The Identity We Can't Change
This guest piece was written by Leandro Ucciferri of the Association for Civil Rights (Asociación por los Derechos Civiles). It does not necessarily reflect the views or position of Privacy International.
We look at our smartphone first thing in the morning to check the weather, and our to-do list for the day. During breakfast, we read the news and learn about what is going on in the rest of the world. In our commute to work or college, we scroll through our social media feeds to check on our friends, family, and acquaintances. We might download a new app, or listen to a new song.
We can do all of this, quickly and easily - we just press our finger on the smartphone's fingerprint reader to unlock it, to purchase an app or check our bank balance. Without realizing our biometric personal identity has become fused with our most personal electronic device.
The introduction of biometrics in consumer technologies has taken massive leaps forward in the last few years, which has led to its normalisation.
Biometrics is the process by which one seeks to recognize, authenticate, and identify a person, based on their biological (DNA and blood), morphological (shape of hand, palm print, fingerprint, vein pattern, face, iris, voice, and ears) or behavioural (the way of walking, posture, signature, typing) characteristics. That is to say, attributes that are irrevocably related to the identity of a person.
The market for biometric technology has become one of the most lucrative in the world, not only because of its application on mobile devices (smartphones with fingerprint, iris and facial readers), but also because of its increasing use in web services (mainly facial and voice recognition). Despite being presented on occasion as an infallible technology, biometrics are not free of weaknesses and vulnerabilities.
The report "The Identity We Can't Change" seeks to explore this issue and raises some of the questions about the role of this type of technology in society, and fundamentally how it can become a tool capable of affecting human rights.
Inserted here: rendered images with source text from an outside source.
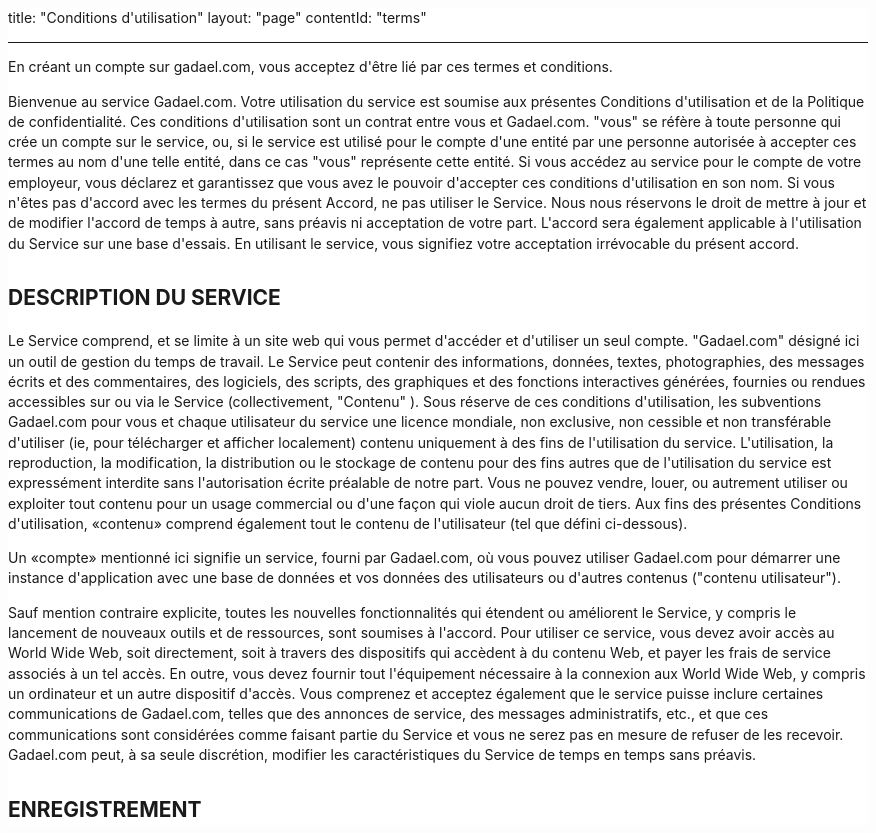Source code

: title: "Conditions d'utilisation"
layout: "page"
contentId: "terms"

---

En créant un compte sur gadael.com, vous acceptez d'être lié par ces termes et conditions.

Bienvenue au service Gadael.com. Votre utilisation du service est soumise aux présentes Conditions d'utilisation et de la Politique de confidentialité. Ces conditions d'utilisation sont un contrat entre vous et Gadael.com. "vous" se réfère à toute personne qui crée un compte sur le service, ou, si le service est utilisé pour le compte d'une entité par une personne autorisée à accepter ces termes au nom d'une telle entité, dans ce cas "vous" représente cette entité. Si vous accédez au service pour le compte de votre employeur, vous déclarez et garantissez que vous avez le pouvoir d'accepter ces conditions d'utilisation en son nom. Si vous n'êtes pas d'accord avec les termes du présent Accord, ne pas utiliser le Service. Nous nous réservons le droit de mettre à jour et de modifier l'accord de temps à autre, sans préavis ni acceptation de votre part. L'accord sera également applicable à l'utilisation du Service sur une base d'essais. En utilisant le service, vous signifiez votre acceptation irrévocable du présent accord.

## DESCRIPTION DU SERVICE


Le Service comprend, et se limite à un site web qui vous permet d'accéder et d'utiliser un seul compte. "Gadael.com" désigné ici un outil de gestion du temps de travail. Le Service peut contenir des informations, données, textes, photographies, des messages écrits et des commentaires, des logiciels, des scripts, des graphiques et des fonctions interactives générées, fournies ou rendues accessibles sur ou via le Service (collectivement, "Contenu" ). Sous réserve de ces conditions d'utilisation, les subventions Gadael.com pour vous et chaque utilisateur du service une licence mondiale, non exclusive, non cessible et non transférable d'utiliser (ie, pour télécharger et afficher localement) contenu uniquement à des fins de l'utilisation du service. L'utilisation, la reproduction, la modification, la distribution ou le stockage de contenu pour des fins autres que de l'utilisation du service est expressément interdite sans l'autorisation écrite préalable de notre part. Vous ne pouvez vendre, louer, ou autrement utiliser ou exploiter tout contenu pour un usage commercial ou d'une façon qui viole aucun droit de tiers. Aux fins des présentes Conditions d'utilisation, «contenu» comprend également tout le contenu de l'utilisateur (tel que défini ci-dessous).



Un «compte» mentionné ici signifie un service, fourni par Gadael.com, où vous pouvez utiliser Gadael.com pour démarrer une instance d'application avec une base de données et vos données des utilisateurs ou d'autres contenus ("contenu utilisateur").

Sauf mention contraire explicite, toutes les nouvelles fonctionnalités qui étendent ou améliorent le Service, y compris le lancement de nouveaux outils et de ressources, sont soumises à l'accord. Pour utiliser ce service, vous devez avoir accès au World Wide Web, soit directement, soit à travers des dispositifs qui accèdent à du contenu Web, et payer les frais de service associés à un tel accès. En outre, vous devez fournir tout l'équipement nécessaire à la connexion aux World Wide Web, y compris un ordinateur et un autre dispositif d'accès. Vous comprenez et acceptez également que le service puisse inclure certaines communications de Gadael.com, telles que des annonces de service, des messages administratifs, etc., et que ces communications sont considérées comme faisant partie du Service et vous ne serez pas en mesure de refuser de les recevoir. Gadael.com peut, à sa seule discrétion, modifier les caractéristiques du Service de temps en temps sans préavis.

## ENREGISTREMENT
The title of the report emerged from two key problems of biometrics. Firstly, our biometric information, except our DNA, is not secret. Secondly, biometric data is practically impossible to change. How do we get a new set of fingerprints? A new face? A new voice?
Experts from diverse fields have carried out studies that address the vulnerabilities of certain biometric identification technologies, such as the extraction of fingerprints from photographs and objects we touch, and subsequent falsification of those fingerprints; or the accuracy problems of facial recognition systems, which may lead to discriminatory practices on ethnic and racial grounds.
Biometric data is not used solely by private companies in order to make a profit. States are one of the main actors in biometrics, with large scale biometric databases of their citizens. In light of this, what are the safeguards in place to avoid manipulation and adulteration of such stored data? What type of guarantees should be established to ensure the integrity of the data obtained?
In Argentina, the recognition of biometric data as sensitive data, within the genre of personal data, is a debate that is still pending. In this sense, it is worth asking ourselves: What are the new challenges posed by the identification of people from biometric data? How can we prevent discriminatory practices based on that biometric data? What are the guarantees put forward by the state to prevent biometric data being used as a tool for segregation or against particular social groups?
One of the goals of our research is to shed some light on one of the less debated subjects in Argentina's society, but which presents great concerns for the exercise and development of individual freedoms of people - The Federal Biometric Identification System for Security (known as SIBIOS, which is its acronym in Spanish), introduced in 2011, based on a security and crime prevention logic.
Through our report we resume the work started by ADC in previous years, deepening and updating the information, exploring what data is being collected by SIBIOS, what is the collection process, which organisms and provinces are part of the System, what is the technology used by the Ministry of Security and the Ministry of Interior, and some of the uses of the System in practice.
The report shows that, despite the lack of publicly available information on this matter, SIBIOS has been in constant expansion, being implemented practically in all the provinces of the country, and recently with expectations of being extended to agencies dependent on the Executive and Judicial Branch in all the jurisdictions of the country.
The use of biometric identification systems, and particularly SIBIOS in Argentina, are cloaked in secrecy, characteristic of traditional intelligence and military institutions. SIBIOS is rooted in the development of the policies of identification of citizens, often related to former authoritarian regimes, as is the case in Argentina. The lack of transparency in how the State uses these systems, how the biometric data stored in the databases are safeguarded, and what the limits to the use of biometric technologies by governments should be, what were the parameters of consideration for the acquisition of technological solutions, are all questions that are yet to be answered.
All responses to these questions should take into account the elements provided for in the Constitution and the main international human rights treaties. Any interference by the State must be based on strong grounds, supported by hard data and evidence, as well as serious and independent diagnoses. These are all essential, to meet the conditions of necessity and proportionality for any measures that seek to restrict our fundamental rights.